» Tarefas obrigatórias:
[1] Segundo o excerto sobre o caso de José Carlos dos Santos Guinote, por que razão lhe foram atribuídos 116 créditos? Responda em uma a três frases.
[2] Transcreva do excerto o trecho que começa em "O caso de José" e segue até "definidas pela Universidade.".

### Excerto do texto ###

O caso de José Carlos dos Santos Guinote, ex-vereador da Câmara de Sines e candidato pelo Bloco de Esquerda à mesma autarquia, é ainda mais complexo. Inscrito no curso de Arquitetura (com mestrado integrado), Guinote contava já com um mestrado em Planeamento Regional e Urbano atribuído pela Universidade Técnica de Lisboa. Por isso, ponderados os currículos académicos e profissionais do ex-vereador, foram-lhe atribuídos 116 créditos, num total de 300.
No entanto, foram detetadas falhas, desde logo, relacionadas com o número de créditos atribuídos a determinada “cadeira” – falhas que foram corrigidas em 2012 sem que fossem “objeto de referência”. Mas as irregularidades não se ficaram por aqui. O aluno teve equivalências a duas “cadeiras” de opção (Optativa I e II) que, até ao momento, nunca forcam definidas pela Universidade.
“Foi emitido, pela Universidade da Lusófona, um certificado intermédio ao aluno, [em 2012], onde constam as referidas unidades curriculares optativas 1 e 2 (Economia Regional e Urbana I e II)” – unidades curriculares realizadas na Universidade Técnica de Lisboa -, “sem que para as mesmas, a esta data, exista qualquer determinação de creditação que as faça corresponder às unidades curriculares oferecidas pelo Conselho Científico do Curso”.

### Dados brutos ###

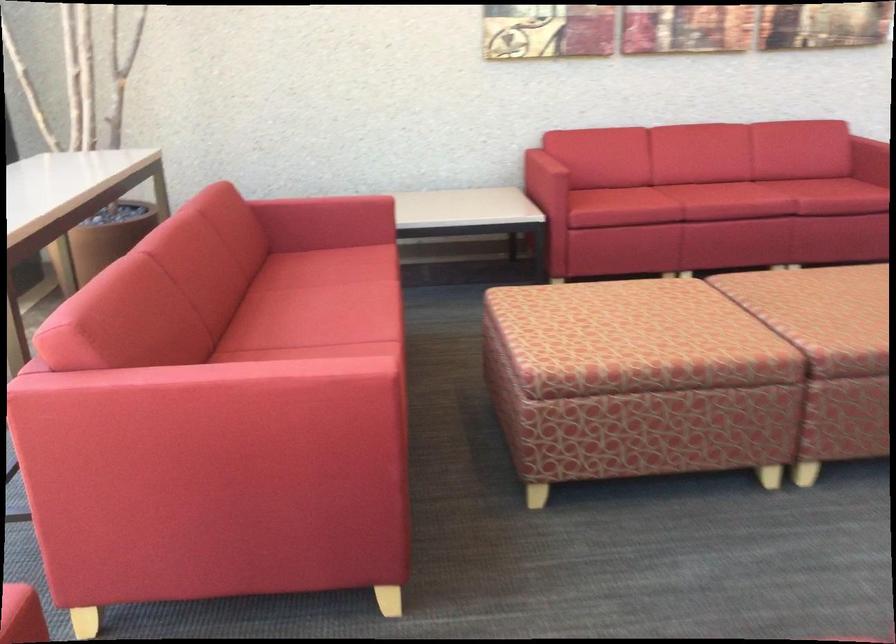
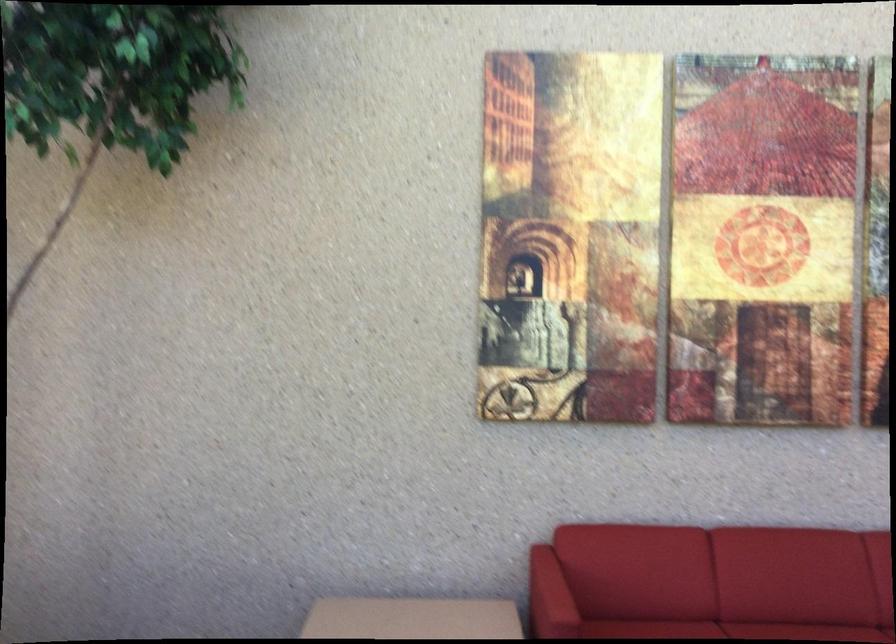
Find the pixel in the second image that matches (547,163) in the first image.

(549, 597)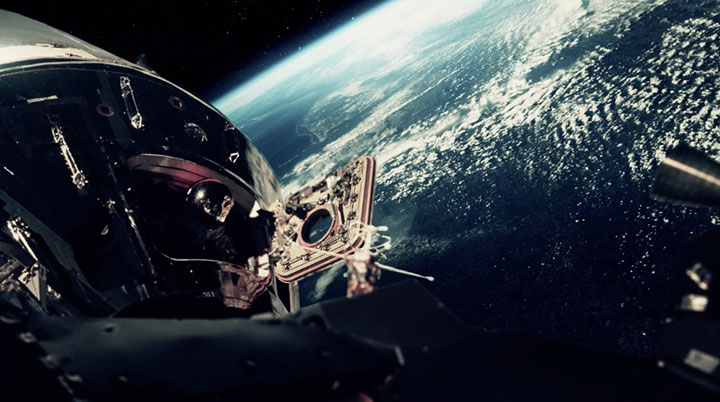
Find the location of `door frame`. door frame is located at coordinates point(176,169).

###

» Soluções abaixo:
[1] Guinote já tinha um mestrado em Planeamento Regional e Urbano atribuído pela Universidade Técnica de Lisboa. Por isso, depois de ponderados os seus currículos académicos e profissionais, foram-lhe atribuídos 116 créditos, num total de 300.

[2]
O caso de José Carlos dos Santos Guinote, ex-vereador da Câmara de Sines e candidato pelo Bloco de Esquerda à mesma autarquia, é ainda mais complexo. Inscrito no curso de Arquitetura (com mestrado integrado), Guinote contava já com um mestrado em Planeamento Regional e Urbano atribuído pela Universidade Técnica de Lisboa. Por isso, ponderados os currículos académicos e profissionais do ex-vereador, foram-lhe atribuídos 116 créditos, num total de 300.
No entanto, foram detetadas falhas, desde logo, relacionadas com o número de créditos atribuídos a determinada “cadeira” – falhas que foram corrigidas em 2012 sem que fossem “objeto de referência”. Mas as irregularidades não se ficaram por aqui. O aluno teve equivalências a duas “cadeiras” de opção (Optativa I e II) que, até ao momento, nunca forcam definidas pela Universidade.